Our cursors are often gliding from one page of the page to another in the browser window. We take for granted the ease of this interaction as each element commands some level of attention by us, the viewers. A texture is created not just by the final rendered form, but also by how the layout is constructed, by the underlying language an author imparted in constructing these documents.
I think of this as how Alexander Galloway describes the work of net artists, Jodi (Joan Heemskerk and Dirk Paesmans): “The resulting aesthetic is, in this way, not entirely specified by the artists’ subjective impulses. Instead, the texture of code and computation takes over, and computing itself—its strange logic, its grammar and structure, and often its shape and color—produces the aesthetic.”[12] For Jodi this consideration extends beyond what is shown in browsers, it includes the underlying protocols, standards, and applications that enable much of what we consider to be the internet today.

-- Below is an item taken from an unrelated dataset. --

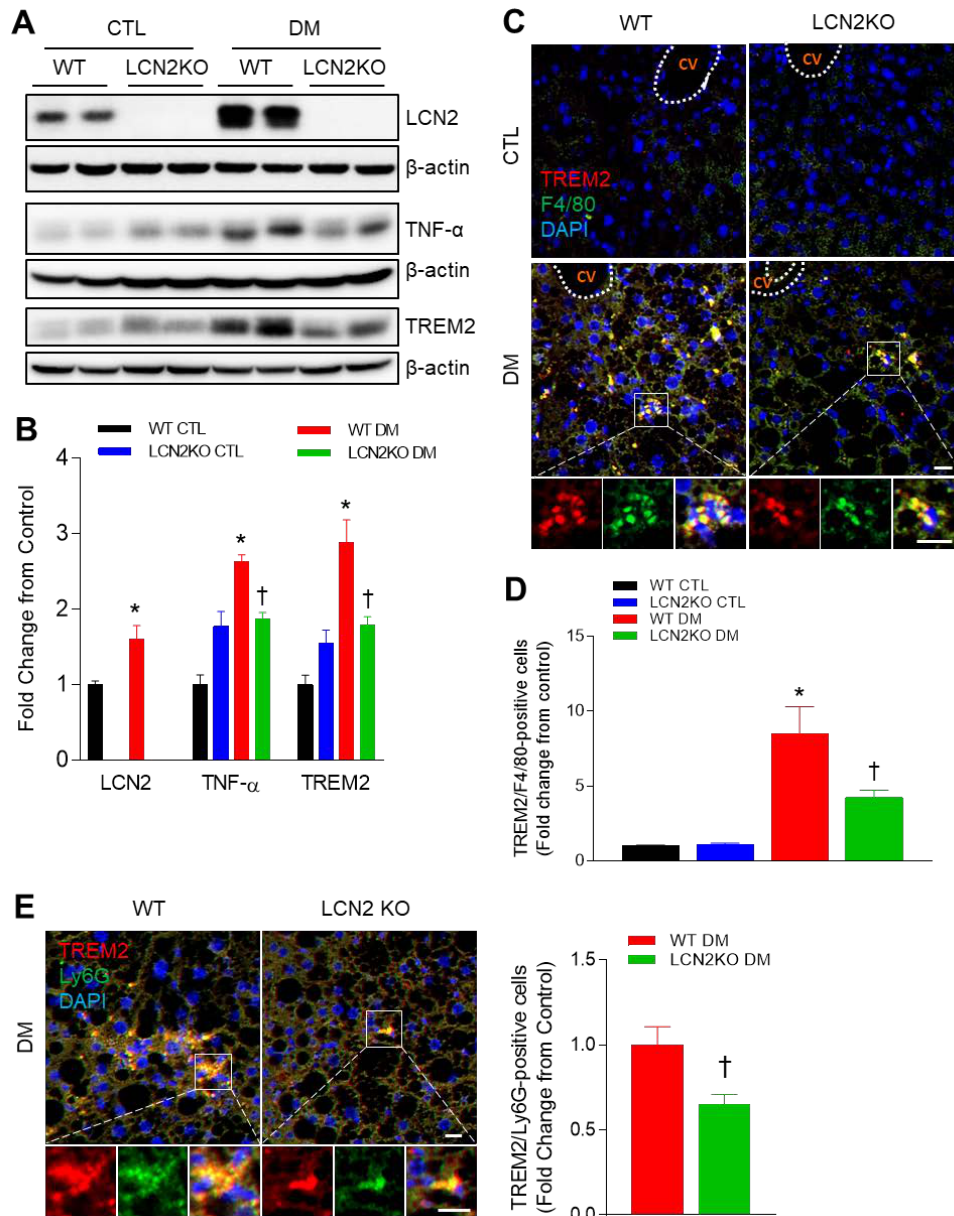
Figure 3. Effects of LCN2 deletion on hepatic TREM2 expression in HFD/STZ-induced diabetic mice: ( A , B ) Western blot analysis and quantitation of LCN2, TNF- α , and TREM2 proteins in liver lysates. β -actin was used as loading control; ( C ) representative immunofluorescence images of TREM2 (red) and F4/80 (green) in liver sections; CV: central vein; ( D ) quantification of co-localized TREM2 and F4/80-immunostained cells in the images; ( E ) representative immunofluorescence images of TREM2 (red) and Ly6G (green) in liver section; quantification of co-localized TREM2 and Ly6G-immunostained cells in the images; scale bar = 10 µm. DAPI (blue) was used to stain nuclei. CTL: control; DM: diabetic mice. Data are presented as the mean ± SEM. The indicated p -values represent a two-way ANOVA, followed by Tukey’s post hoc test. * p < 0.05 vs. WT CTL. † p < 0.05 vs. WT DM.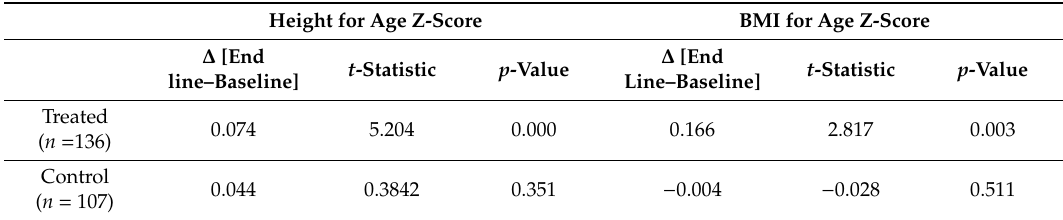
Table 8. Paired t test of the change in mean Z-scores for undernutrition indicators from the baseline to the end line by treatment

Examples drawing on this computation and code aesthetic include ASCII Town[13] , a workshop influenced by concrete poetry and typewriter art. Participants created imaginary dwellings referencing the rich histories of ASCII art[14]. And Evan Roth’s All HTML[15], a page containing every HTML tag in alphabetical order. Browser default elements crudely composed in the browser window become fully legible when view source is used to observe how the file is constructed.
From the book, to HyperCard, to the internet, information is encoded and “marked-up” as instructions so that it could be rendered into their intended form. View source is a gesture that sits somewhere in between these moments, another space where a visitor could reside with its own aesthetic qualities and materiality. The space is both complementing and in tension with being interoperable with a browser—the precision of syntax in determining if syntax is “valid” or not to the minutiae of comments left a HTML file for us to discover and trace its creation.
In the end, view source is a reminder that software is a human activity with all its nuance, and mundanity, laid bare waiting to be viewed in our browsers. View source is a slow space, a gesture to see the presence of a person, and a space to come back to.